To be done: In the forum thread below about a PAR assessment, what level on the New Zealand Qualification Framework did the first poster's one-year master's degree receive?

Text segment:
☆ ☆ ☆

# PAR Assessment - Feedback Requested



## aamirrehman (Mar 20, 2013)

Hi Friends,

I got my PAR Assessment few days back. I have got BS (Computer Science) - 4 years degree followed by MS (Computer Science) - 1 year. I got the PAR assessment for my "Master of Science in the Faculty of Computer Sciences" being 1 year program to be at Level 8 on the New Zealand Qualification Framework. 

Also my partner has got, BSc (Nursing) 2 Years + 3 Years graduate Nursing Diploma i.e. 3 Years graduate Nursing diploma was completed first which allowed her to earn BSc (Nursing) degree in 2 years. This is called Post RN BScN. I plan to apply PAR for her in next 1-2 days. 

Will be extremely thankful and appreciate of your help to respond to following queries,

1) For my PAR Evaluation, Is there any way to possibly request for Review with additional details and/or information for possible 9 (Masters Degree) level to attain more points?

2) For my wife, since she has got 2 years Bachelors degree and she was eligible for 2 years Bachelors degree only after having completed 3 years graduate diploma in Nursing (her Bachelors degree is called Post RN BScN), however, I am really worried for God Forbid her evaluation at Level 6 considering my case that evaluation is possibly provided one level down. I wish I may be absolutely wrong on this personal assessment. 

Will appreciate any feedback and/or assessment to get an idea.

Thanks a million for your response and time.

Take Care.


----------



## escapedtonz (Apr 6, 2012)

aamirrehman said:


> Hi Friends,
> 
> I got my PAR Assessment few days back. I have got BS (Computer Science) - 4 years degree followed by MS (Computer Science) - 1 year. I got the PAR assessment for my "Master of Science in the Faculty of Computer Sciences" being 1 year program to be at Level 8 on the New Zealand Qualification Framework.
> 
> ...


Hi aamirrehman,

Sorry but I wouldn't even know where to start with your questions.
I'd be surprised if there's anyone here who could help but nevertheless you could strike lucky if someone else has been through the same situation.
Have you discussed with NZQA and sought advice from them ?


----------

☆ ☆ ☆

Entries shown:

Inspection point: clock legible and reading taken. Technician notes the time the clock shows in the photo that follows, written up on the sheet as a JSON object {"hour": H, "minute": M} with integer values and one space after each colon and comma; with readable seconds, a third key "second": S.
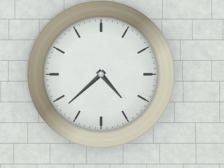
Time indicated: {"hour": 4, "minute": 38}
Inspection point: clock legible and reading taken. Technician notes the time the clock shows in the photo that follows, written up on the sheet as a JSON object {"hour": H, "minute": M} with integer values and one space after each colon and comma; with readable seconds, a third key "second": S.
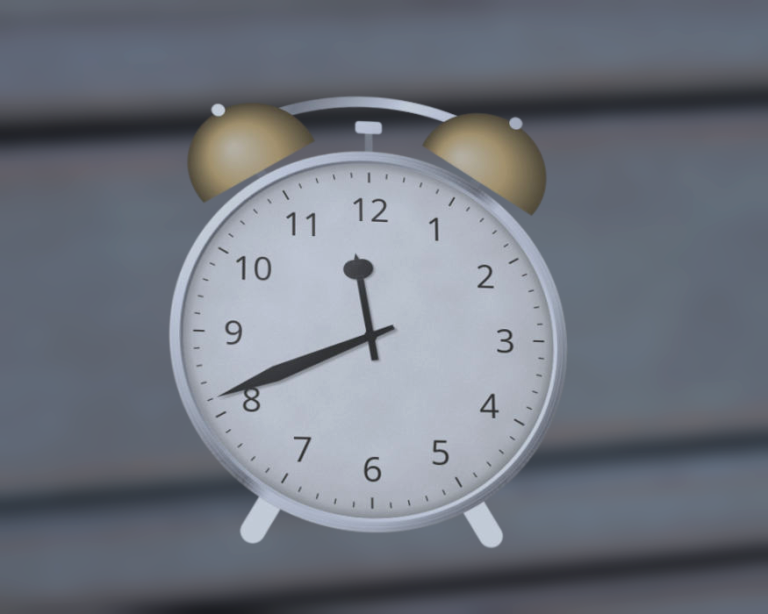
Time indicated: {"hour": 11, "minute": 41}
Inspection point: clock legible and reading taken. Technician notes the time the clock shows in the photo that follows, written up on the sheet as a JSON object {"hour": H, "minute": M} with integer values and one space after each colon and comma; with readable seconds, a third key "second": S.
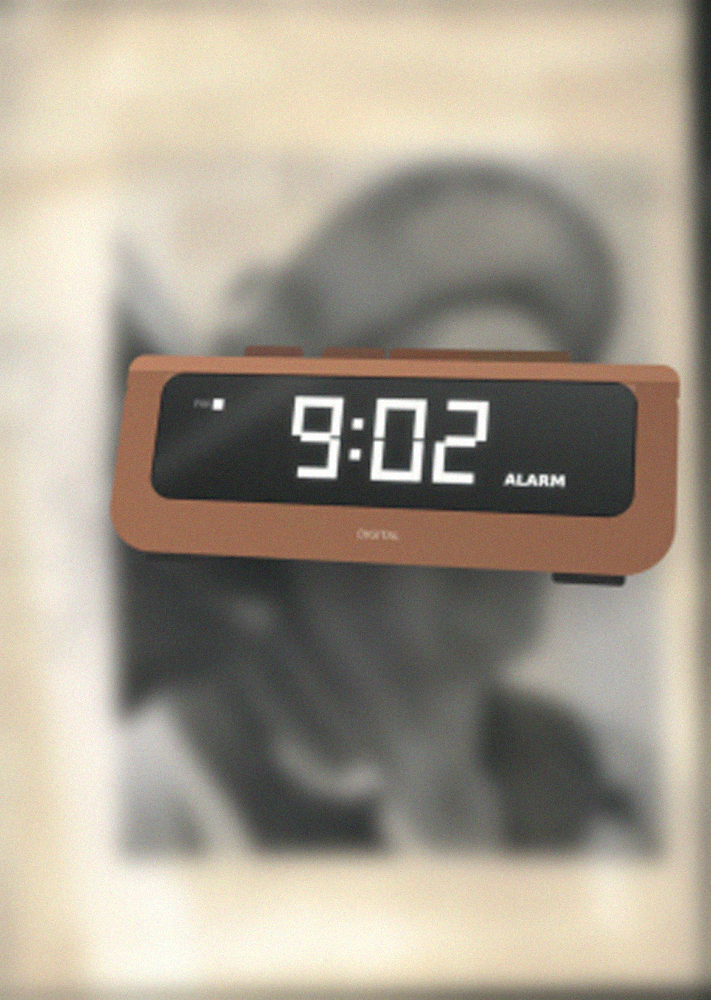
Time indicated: {"hour": 9, "minute": 2}
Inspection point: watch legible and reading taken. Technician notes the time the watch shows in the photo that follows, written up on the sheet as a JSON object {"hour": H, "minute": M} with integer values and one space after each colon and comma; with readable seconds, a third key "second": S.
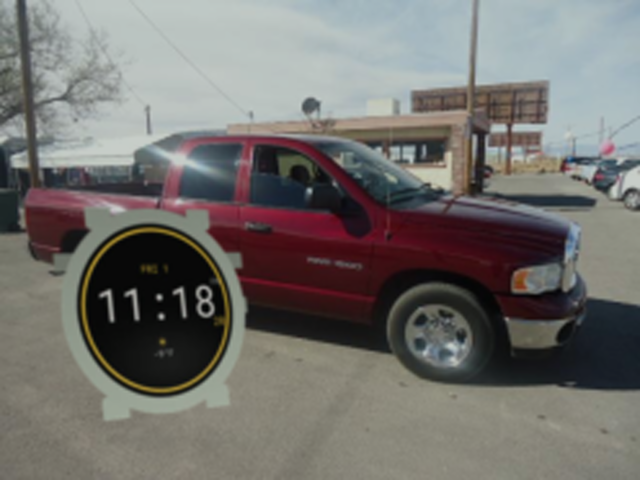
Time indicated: {"hour": 11, "minute": 18}
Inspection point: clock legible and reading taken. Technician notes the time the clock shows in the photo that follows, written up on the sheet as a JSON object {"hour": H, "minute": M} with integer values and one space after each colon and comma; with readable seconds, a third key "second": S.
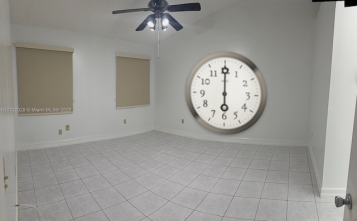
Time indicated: {"hour": 6, "minute": 0}
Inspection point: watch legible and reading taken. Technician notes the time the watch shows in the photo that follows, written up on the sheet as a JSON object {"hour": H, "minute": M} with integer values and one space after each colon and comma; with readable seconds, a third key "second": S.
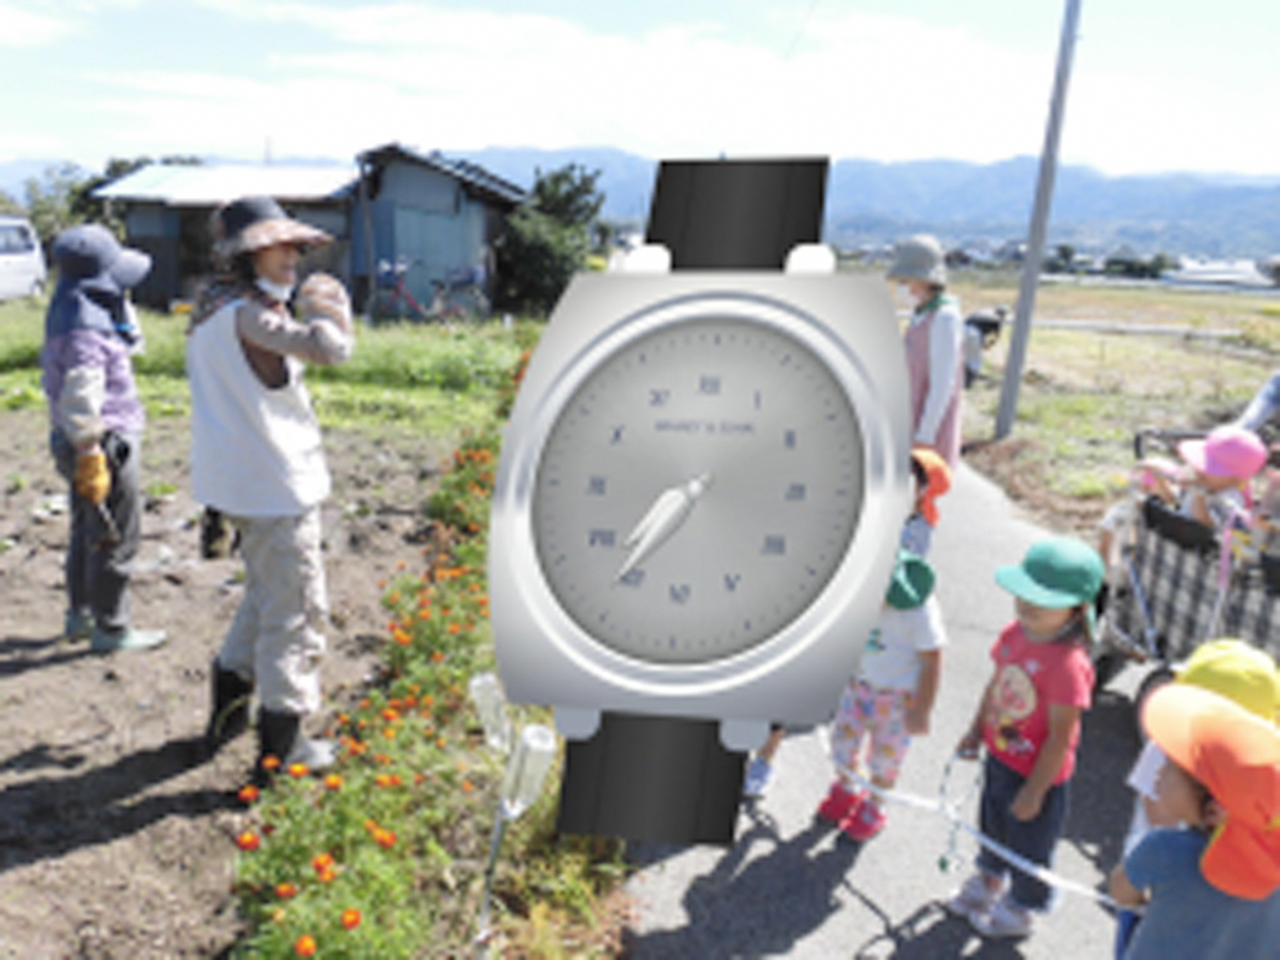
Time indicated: {"hour": 7, "minute": 36}
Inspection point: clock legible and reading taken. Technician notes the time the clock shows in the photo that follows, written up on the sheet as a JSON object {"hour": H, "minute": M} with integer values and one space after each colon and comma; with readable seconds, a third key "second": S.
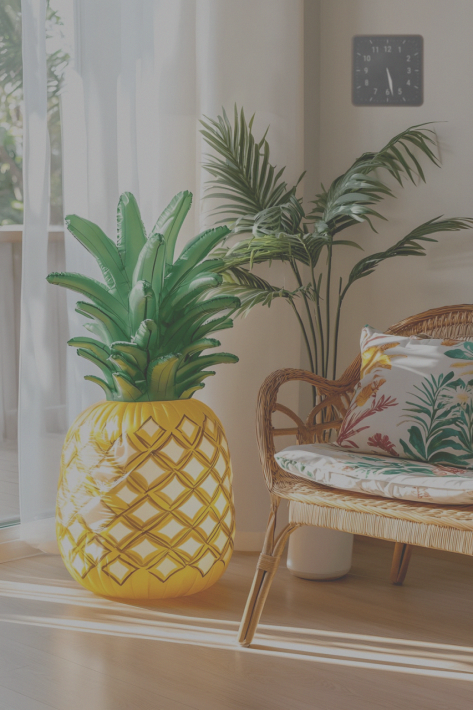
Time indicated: {"hour": 5, "minute": 28}
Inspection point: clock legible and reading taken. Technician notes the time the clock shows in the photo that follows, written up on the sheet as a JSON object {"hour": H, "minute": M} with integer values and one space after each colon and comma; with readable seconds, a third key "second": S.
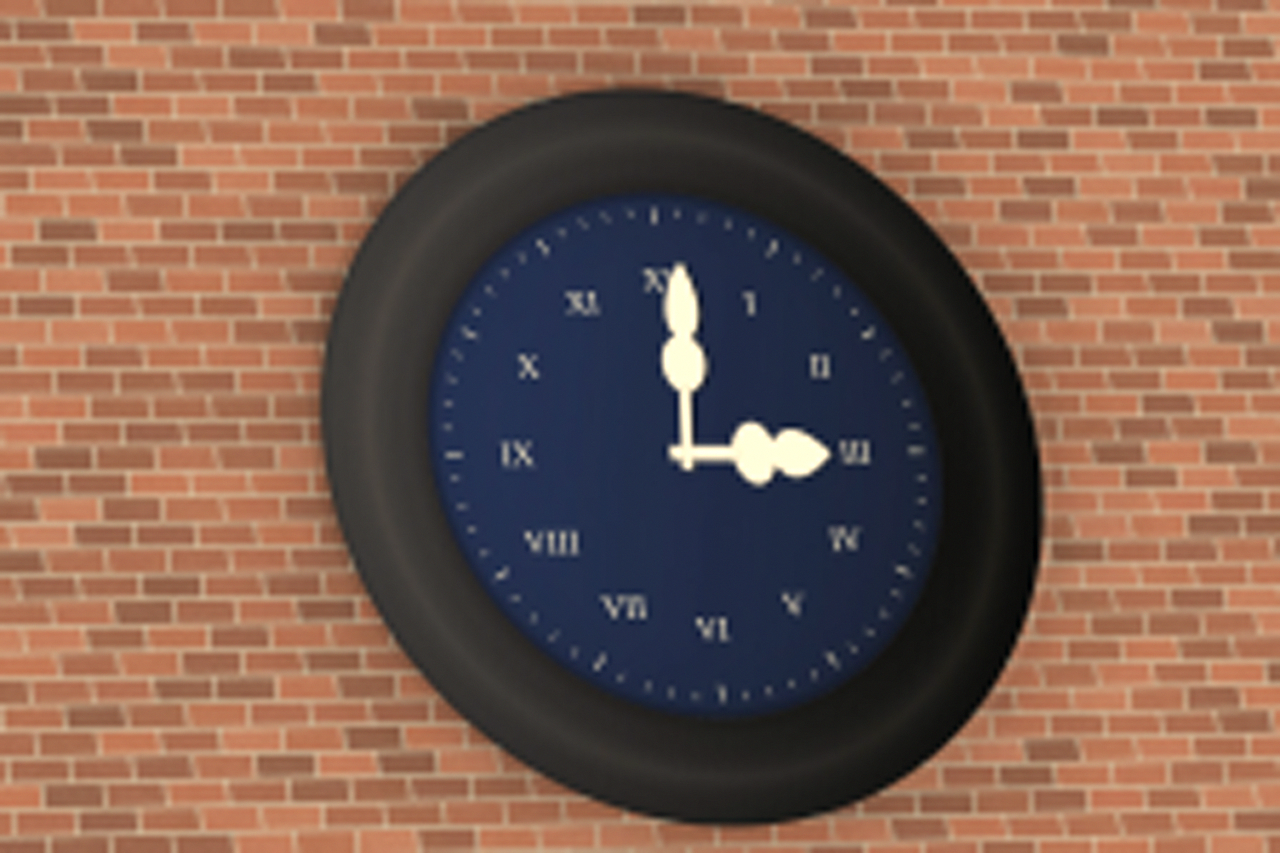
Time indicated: {"hour": 3, "minute": 1}
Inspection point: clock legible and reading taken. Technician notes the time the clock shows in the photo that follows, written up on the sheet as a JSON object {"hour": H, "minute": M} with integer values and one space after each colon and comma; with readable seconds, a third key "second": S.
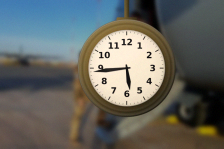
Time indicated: {"hour": 5, "minute": 44}
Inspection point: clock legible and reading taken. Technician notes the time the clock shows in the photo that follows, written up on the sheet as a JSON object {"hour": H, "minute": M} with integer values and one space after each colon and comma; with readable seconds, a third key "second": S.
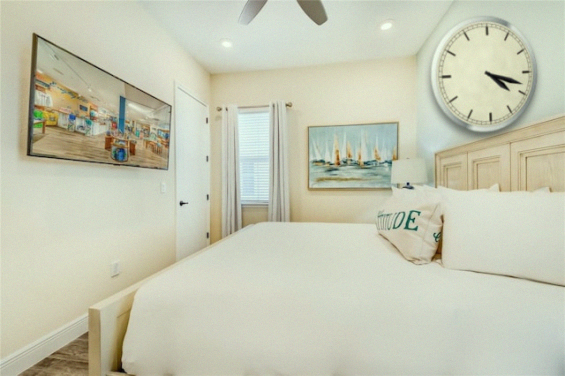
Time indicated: {"hour": 4, "minute": 18}
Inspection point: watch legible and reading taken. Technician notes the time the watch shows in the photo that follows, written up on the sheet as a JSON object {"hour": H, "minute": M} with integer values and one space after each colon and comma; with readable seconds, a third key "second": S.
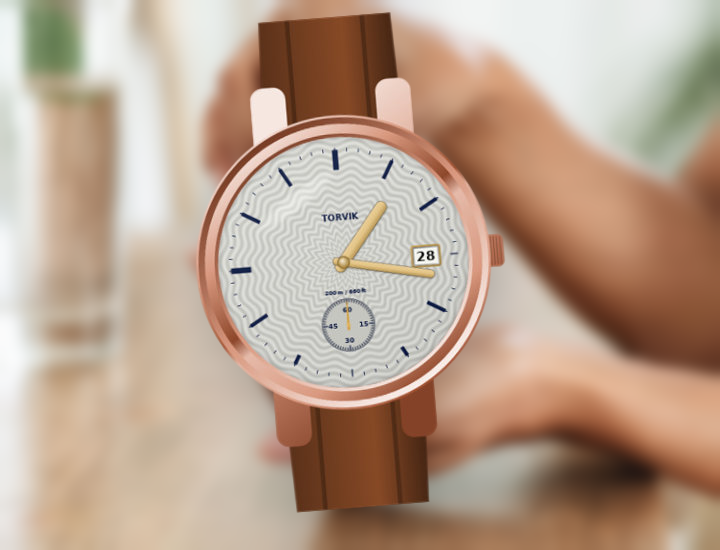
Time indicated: {"hour": 1, "minute": 17}
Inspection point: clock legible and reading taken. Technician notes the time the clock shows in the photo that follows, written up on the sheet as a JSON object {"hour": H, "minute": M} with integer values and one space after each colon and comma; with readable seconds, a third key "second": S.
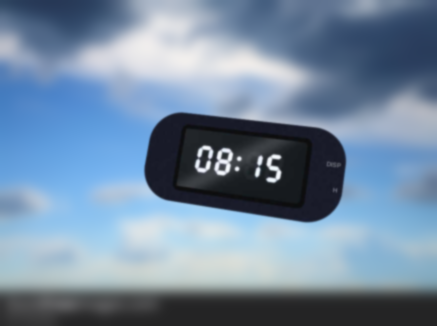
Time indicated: {"hour": 8, "minute": 15}
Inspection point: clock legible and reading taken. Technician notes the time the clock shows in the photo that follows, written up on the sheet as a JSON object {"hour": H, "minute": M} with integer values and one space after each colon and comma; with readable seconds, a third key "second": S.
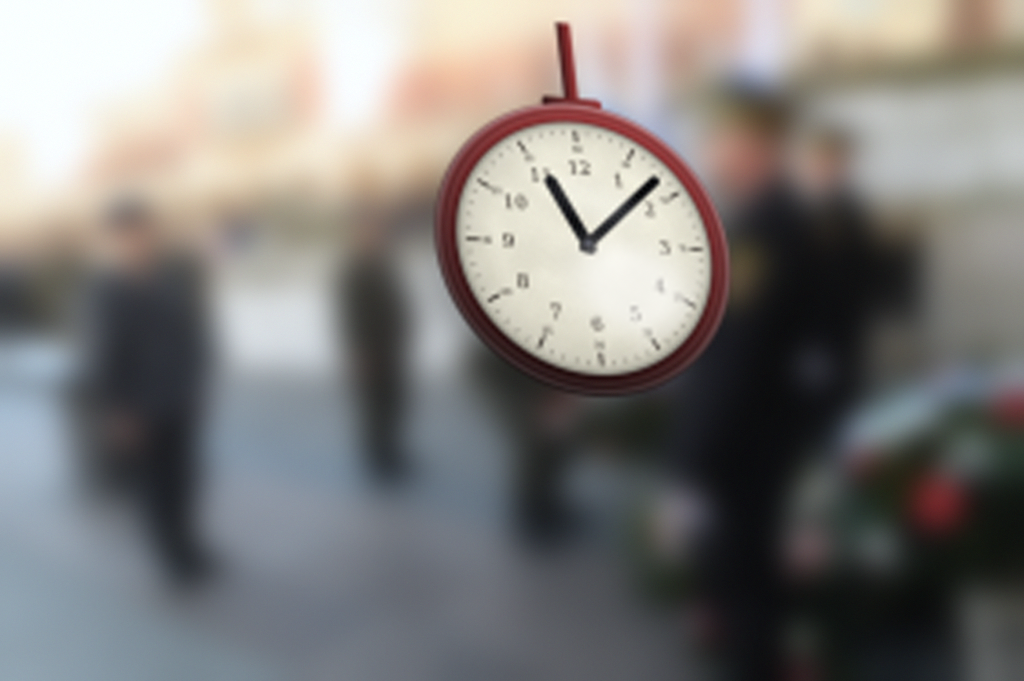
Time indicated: {"hour": 11, "minute": 8}
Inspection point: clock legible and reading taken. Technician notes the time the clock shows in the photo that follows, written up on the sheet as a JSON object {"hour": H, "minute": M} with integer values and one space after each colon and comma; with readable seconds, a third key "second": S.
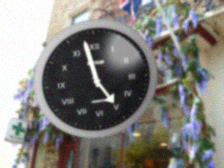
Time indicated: {"hour": 4, "minute": 58}
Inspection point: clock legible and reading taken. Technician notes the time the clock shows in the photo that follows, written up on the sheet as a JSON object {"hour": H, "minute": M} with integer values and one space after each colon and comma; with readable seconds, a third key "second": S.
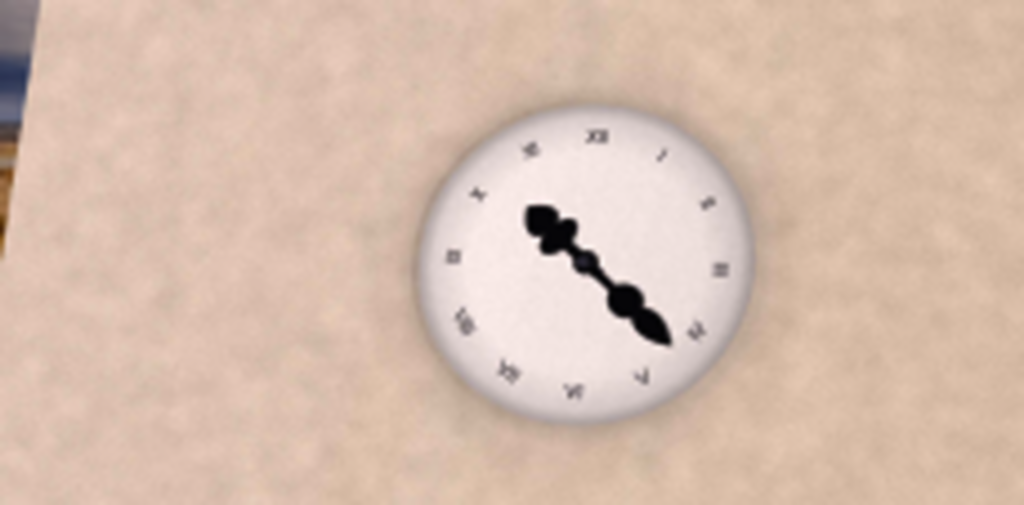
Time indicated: {"hour": 10, "minute": 22}
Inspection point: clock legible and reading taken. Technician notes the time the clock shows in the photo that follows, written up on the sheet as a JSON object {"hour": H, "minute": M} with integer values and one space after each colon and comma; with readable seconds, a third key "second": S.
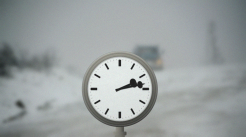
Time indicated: {"hour": 2, "minute": 13}
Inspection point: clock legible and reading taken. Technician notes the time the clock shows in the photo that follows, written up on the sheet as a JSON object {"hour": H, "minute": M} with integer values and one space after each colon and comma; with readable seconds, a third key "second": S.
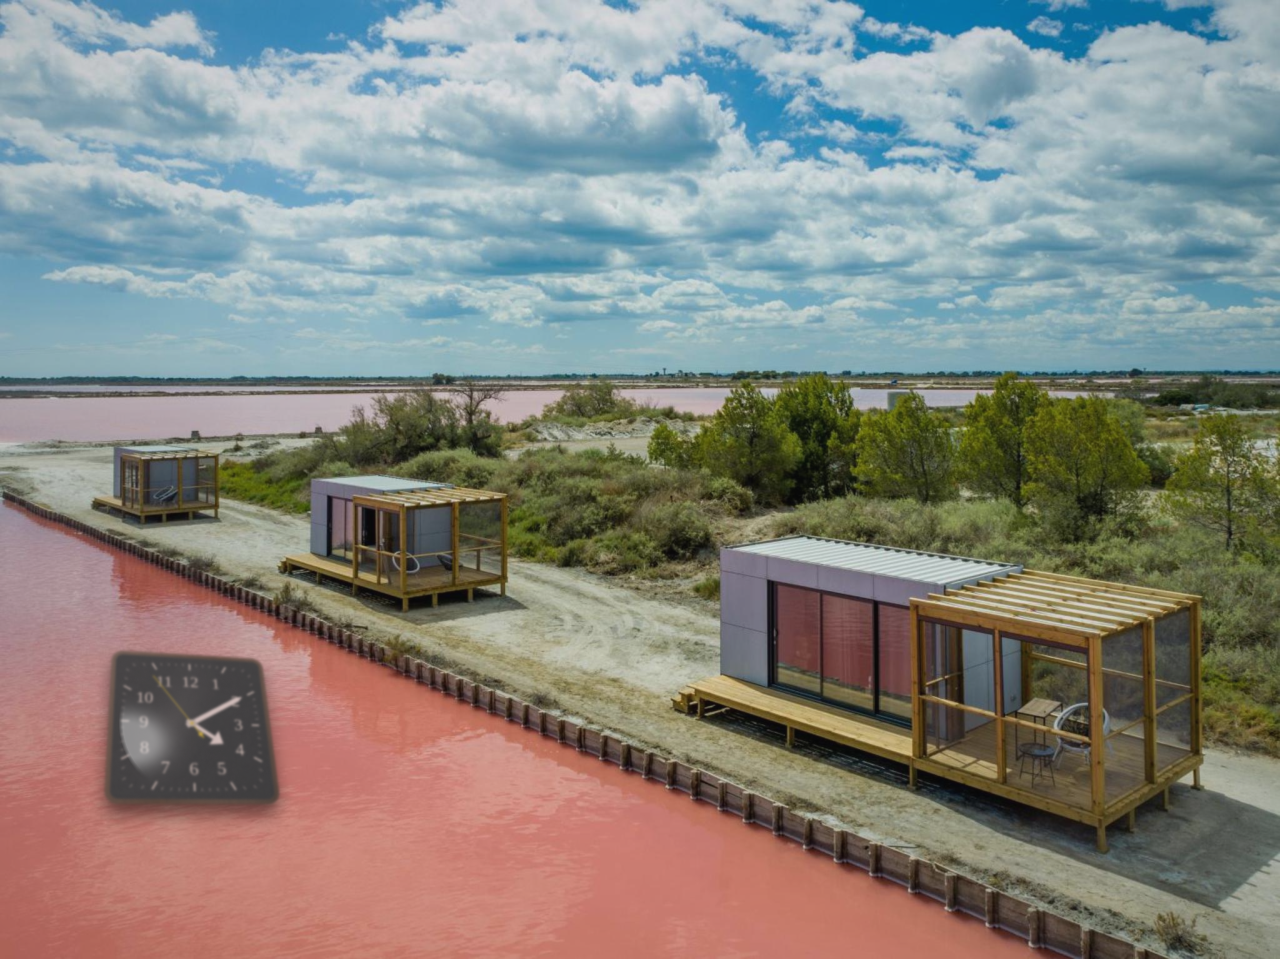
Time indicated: {"hour": 4, "minute": 9, "second": 54}
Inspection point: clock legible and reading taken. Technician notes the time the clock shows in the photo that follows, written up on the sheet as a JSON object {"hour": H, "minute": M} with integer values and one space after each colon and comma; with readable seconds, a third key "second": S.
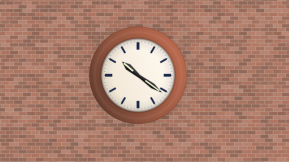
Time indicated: {"hour": 10, "minute": 21}
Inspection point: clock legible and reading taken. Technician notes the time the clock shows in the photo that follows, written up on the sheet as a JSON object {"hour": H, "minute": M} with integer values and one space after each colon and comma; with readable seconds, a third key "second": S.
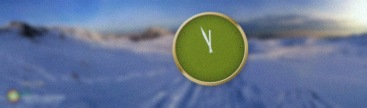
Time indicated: {"hour": 11, "minute": 56}
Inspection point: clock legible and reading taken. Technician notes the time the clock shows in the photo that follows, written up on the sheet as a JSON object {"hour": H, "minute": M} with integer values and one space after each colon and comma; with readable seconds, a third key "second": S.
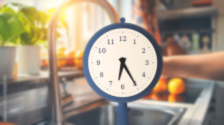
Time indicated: {"hour": 6, "minute": 25}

☆ ☆ ☆

Task answer: Level 8